● About this exercise
Each entry here is to be restated word for word.
*** Opening of Records shown ***
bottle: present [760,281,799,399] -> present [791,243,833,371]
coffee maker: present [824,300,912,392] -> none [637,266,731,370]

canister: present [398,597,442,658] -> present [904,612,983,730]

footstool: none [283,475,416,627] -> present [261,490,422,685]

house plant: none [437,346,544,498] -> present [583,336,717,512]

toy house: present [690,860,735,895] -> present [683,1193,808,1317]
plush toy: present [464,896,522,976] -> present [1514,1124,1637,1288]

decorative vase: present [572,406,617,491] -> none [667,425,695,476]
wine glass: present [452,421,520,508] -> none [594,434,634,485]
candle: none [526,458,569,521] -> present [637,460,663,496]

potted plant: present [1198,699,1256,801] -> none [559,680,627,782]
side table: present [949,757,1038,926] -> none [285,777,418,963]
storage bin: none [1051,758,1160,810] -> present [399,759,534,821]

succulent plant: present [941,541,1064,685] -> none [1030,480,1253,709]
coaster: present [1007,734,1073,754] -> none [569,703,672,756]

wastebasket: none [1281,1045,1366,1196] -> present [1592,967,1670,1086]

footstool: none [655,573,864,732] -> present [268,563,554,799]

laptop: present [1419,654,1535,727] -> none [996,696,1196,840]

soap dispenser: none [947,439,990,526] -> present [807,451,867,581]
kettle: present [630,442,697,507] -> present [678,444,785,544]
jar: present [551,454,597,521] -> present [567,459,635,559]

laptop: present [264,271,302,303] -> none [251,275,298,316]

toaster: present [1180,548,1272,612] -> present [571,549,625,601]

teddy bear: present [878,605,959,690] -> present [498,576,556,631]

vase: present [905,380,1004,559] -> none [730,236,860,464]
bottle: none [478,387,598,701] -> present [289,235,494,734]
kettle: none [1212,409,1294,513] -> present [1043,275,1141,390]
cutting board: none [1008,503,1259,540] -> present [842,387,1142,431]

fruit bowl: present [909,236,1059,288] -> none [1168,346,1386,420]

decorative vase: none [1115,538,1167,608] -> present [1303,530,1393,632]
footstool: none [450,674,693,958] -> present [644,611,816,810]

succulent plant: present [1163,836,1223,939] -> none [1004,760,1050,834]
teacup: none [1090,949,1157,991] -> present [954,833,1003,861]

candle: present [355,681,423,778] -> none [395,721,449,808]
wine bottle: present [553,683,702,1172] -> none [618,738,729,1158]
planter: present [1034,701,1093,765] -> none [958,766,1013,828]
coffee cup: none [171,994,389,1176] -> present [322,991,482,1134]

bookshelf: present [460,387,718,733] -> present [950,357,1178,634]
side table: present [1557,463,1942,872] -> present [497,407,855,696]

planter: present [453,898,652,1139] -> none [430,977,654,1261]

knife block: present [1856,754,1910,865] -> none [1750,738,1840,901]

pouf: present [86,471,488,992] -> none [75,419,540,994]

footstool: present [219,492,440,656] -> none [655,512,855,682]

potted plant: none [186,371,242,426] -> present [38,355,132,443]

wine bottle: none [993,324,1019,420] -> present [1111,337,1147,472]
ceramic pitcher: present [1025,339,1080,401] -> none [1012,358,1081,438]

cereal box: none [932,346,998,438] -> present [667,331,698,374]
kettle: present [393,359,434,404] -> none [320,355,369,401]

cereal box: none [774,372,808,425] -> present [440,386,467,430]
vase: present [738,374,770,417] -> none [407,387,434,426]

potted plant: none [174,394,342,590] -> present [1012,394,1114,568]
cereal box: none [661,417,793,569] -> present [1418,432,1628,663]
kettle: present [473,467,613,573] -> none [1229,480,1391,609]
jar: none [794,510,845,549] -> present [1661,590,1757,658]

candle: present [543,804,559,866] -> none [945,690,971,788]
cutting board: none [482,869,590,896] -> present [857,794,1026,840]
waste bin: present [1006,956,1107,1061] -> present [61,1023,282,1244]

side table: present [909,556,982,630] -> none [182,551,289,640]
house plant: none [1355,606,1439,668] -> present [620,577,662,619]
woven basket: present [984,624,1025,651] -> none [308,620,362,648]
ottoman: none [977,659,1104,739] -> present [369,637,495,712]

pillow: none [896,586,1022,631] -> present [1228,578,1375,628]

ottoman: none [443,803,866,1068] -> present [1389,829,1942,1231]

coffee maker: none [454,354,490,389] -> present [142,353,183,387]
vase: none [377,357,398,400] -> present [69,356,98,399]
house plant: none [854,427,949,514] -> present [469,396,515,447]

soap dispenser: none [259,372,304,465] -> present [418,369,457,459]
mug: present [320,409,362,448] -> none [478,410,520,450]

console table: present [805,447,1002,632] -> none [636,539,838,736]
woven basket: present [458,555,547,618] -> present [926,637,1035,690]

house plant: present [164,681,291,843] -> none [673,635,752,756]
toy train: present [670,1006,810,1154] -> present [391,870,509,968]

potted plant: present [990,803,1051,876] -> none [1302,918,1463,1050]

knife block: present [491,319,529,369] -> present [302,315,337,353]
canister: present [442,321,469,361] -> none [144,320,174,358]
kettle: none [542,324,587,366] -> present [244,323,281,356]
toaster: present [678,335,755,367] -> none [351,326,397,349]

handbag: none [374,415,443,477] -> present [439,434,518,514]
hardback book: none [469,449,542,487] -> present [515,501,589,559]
*** Close of Records shown ***
● Answer
bottle: present [760,281,799,399] -> present [791,243,833,371]
coffee maker: present [824,300,912,392] -> none [637,266,731,370]

canister: present [398,597,442,658] -> present [904,612,983,730]

footstool: none [283,475,416,627] -> present [261,490,422,685]

house plant: none [437,346,544,498] -> present [583,336,717,512]

toy house: present [690,860,735,895] -> present [683,1193,808,1317]
plush toy: present [464,896,522,976] -> present [1514,1124,1637,1288]

decorative vase: present [572,406,617,491] -> none [667,425,695,476]
wine glass: present [452,421,520,508] -> none [594,434,634,485]
candle: none [526,458,569,521] -> present [637,460,663,496]

potted plant: present [1198,699,1256,801] -> none [559,680,627,782]
side table: present [949,757,1038,926] -> none [285,777,418,963]
storage bin: none [1051,758,1160,810] -> present [399,759,534,821]

succulent plant: present [941,541,1064,685] -> none [1030,480,1253,709]
coaster: present [1007,734,1073,754] -> none [569,703,672,756]

wastebasket: none [1281,1045,1366,1196] -> present [1592,967,1670,1086]

footstool: none [655,573,864,732] -> present [268,563,554,799]

laptop: present [1419,654,1535,727] -> none [996,696,1196,840]

soap dispenser: none [947,439,990,526] -> present [807,451,867,581]
kettle: present [630,442,697,507] -> present [678,444,785,544]
jar: present [551,454,597,521] -> present [567,459,635,559]

laptop: present [264,271,302,303] -> none [251,275,298,316]

toaster: present [1180,548,1272,612] -> present [571,549,625,601]

teddy bear: present [878,605,959,690] -> present [498,576,556,631]

vase: present [905,380,1004,559] -> none [730,236,860,464]
bottle: none [478,387,598,701] -> present [289,235,494,734]
kettle: none [1212,409,1294,513] -> present [1043,275,1141,390]
cutting board: none [1008,503,1259,540] -> present [842,387,1142,431]

fruit bowl: present [909,236,1059,288] -> none [1168,346,1386,420]

decorative vase: none [1115,538,1167,608] -> present [1303,530,1393,632]
footstool: none [450,674,693,958] -> present [644,611,816,810]

succulent plant: present [1163,836,1223,939] -> none [1004,760,1050,834]
teacup: none [1090,949,1157,991] -> present [954,833,1003,861]

candle: present [355,681,423,778] -> none [395,721,449,808]
wine bottle: present [553,683,702,1172] -> none [618,738,729,1158]
planter: present [1034,701,1093,765] -> none [958,766,1013,828]
coffee cup: none [171,994,389,1176] -> present [322,991,482,1134]

bookshelf: present [460,387,718,733] -> present [950,357,1178,634]
side table: present [1557,463,1942,872] -> present [497,407,855,696]

planter: present [453,898,652,1139] -> none [430,977,654,1261]

knife block: present [1856,754,1910,865] -> none [1750,738,1840,901]

pouf: present [86,471,488,992] -> none [75,419,540,994]

footstool: present [219,492,440,656] -> none [655,512,855,682]

potted plant: none [186,371,242,426] -> present [38,355,132,443]

wine bottle: none [993,324,1019,420] -> present [1111,337,1147,472]
ceramic pitcher: present [1025,339,1080,401] -> none [1012,358,1081,438]

cereal box: none [932,346,998,438] -> present [667,331,698,374]
kettle: present [393,359,434,404] -> none [320,355,369,401]

cereal box: none [774,372,808,425] -> present [440,386,467,430]
vase: present [738,374,770,417] -> none [407,387,434,426]

potted plant: none [174,394,342,590] -> present [1012,394,1114,568]
cereal box: none [661,417,793,569] -> present [1418,432,1628,663]
kettle: present [473,467,613,573] -> none [1229,480,1391,609]
jar: none [794,510,845,549] -> present [1661,590,1757,658]

candle: present [543,804,559,866] -> none [945,690,971,788]
cutting board: none [482,869,590,896] -> present [857,794,1026,840]
waste bin: present [1006,956,1107,1061] -> present [61,1023,282,1244]

side table: present [909,556,982,630] -> none [182,551,289,640]
house plant: none [1355,606,1439,668] -> present [620,577,662,619]
woven basket: present [984,624,1025,651] -> none [308,620,362,648]
ottoman: none [977,659,1104,739] -> present [369,637,495,712]

pillow: none [896,586,1022,631] -> present [1228,578,1375,628]

ottoman: none [443,803,866,1068] -> present [1389,829,1942,1231]

coffee maker: none [454,354,490,389] -> present [142,353,183,387]
vase: none [377,357,398,400] -> present [69,356,98,399]
house plant: none [854,427,949,514] -> present [469,396,515,447]

soap dispenser: none [259,372,304,465] -> present [418,369,457,459]
mug: present [320,409,362,448] -> none [478,410,520,450]

console table: present [805,447,1002,632] -> none [636,539,838,736]
woven basket: present [458,555,547,618] -> present [926,637,1035,690]

house plant: present [164,681,291,843] -> none [673,635,752,756]
toy train: present [670,1006,810,1154] -> present [391,870,509,968]

potted plant: present [990,803,1051,876] -> none [1302,918,1463,1050]

knife block: present [491,319,529,369] -> present [302,315,337,353]
canister: present [442,321,469,361] -> none [144,320,174,358]
kettle: none [542,324,587,366] -> present [244,323,281,356]
toaster: present [678,335,755,367] -> none [351,326,397,349]

handbag: none [374,415,443,477] -> present [439,434,518,514]
hardback book: none [469,449,542,487] -> present [515,501,589,559]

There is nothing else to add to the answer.